Sceglie un titolo appropriato per la prima sortita in undici anni Martina Topley-Bird: album che è il suo quinto ma bisogna ricordarsi che il secondo (“Anything””, del 2004) non era che l’edizione americana scorciata di tre canzoni del primo (“Quixotic”, del 2003) e il quarto (“Some Place Simple”, per l’appunto del 2010) una collezione “unplugged” di undici pezzi già noti con a integrarla appena quattro altrimenti inediti. È insomma un catalogo assai smilzo quello di colei che inconsapevolmente si consegnava per sempre agli annali del pop (pop?) del Novecento facendo da ambiguamente angelico contraltare al demonio Tricky nell’esordio capolavoro di costui “Maxinquaye” (1995; Martina aveva vent’anni e la collaborazione era avviata da due) e nei successivi, quasi altrettanto memorabili ed epocali, “Nearly God”, “Pre-Millennium Tension” e “Angels With Dirty Faces”. Relazione che oltre che artistica era sentimentale e da cui nasceva una figlia, scomparsa suicida nel 2019, ventiquattrenne.

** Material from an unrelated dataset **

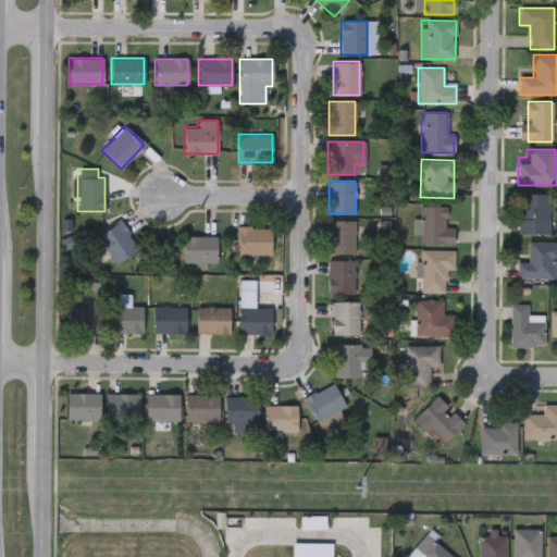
[(518,194),(549,194),(549,234),(518,234),(518,194)]
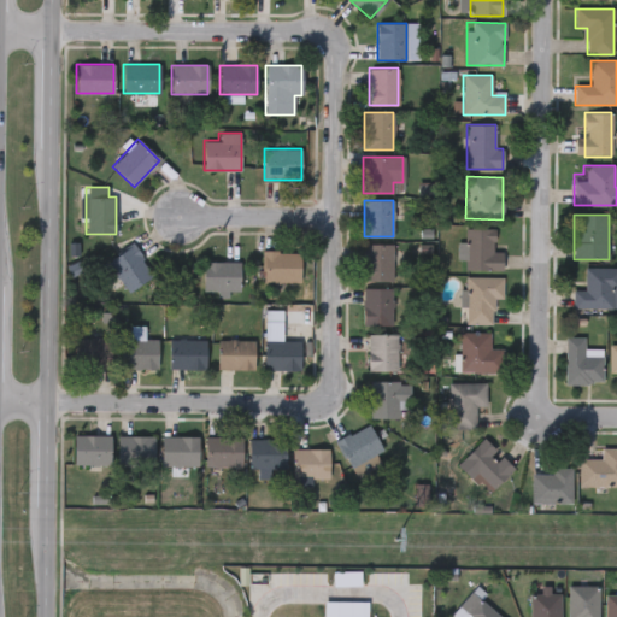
[(493,229),(493,252),(503,252),(503,270),(464,270),(464,259),(459,259),(459,242),(465,242),(465,229),(493,229)]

Tragedia che non sembra riverberarsi, per il semplice fatto che il disco era allora già in larghissima parte composto e (parrebbe; a parte che alcuni arrangiamenti sono opera di Robert del Naja dei Massive Attack e tolti i nomi di alcuni altri ospiti non ci sono informazioni al riguardo) anche registrato in precedenza. È un disco di livello con il piccolo torto di uscire come da una capsula temporale (metà ’90, ovvio). Paga inoltre il suo avere pochi cambi di passo: un unico vero, con la danzabile Game a separare il soul-blues dagli inferi Love dalla cupa narcolessia di Free. Proprio alla fine arriva però una canzone straordinaria, Rain, per voce e quartetto d’archi. Da sola gli fa guadagnare almeno mezzo voto in più.
Pubblicato per la prima volta su “Audio Review”, n.436, novembre 2021.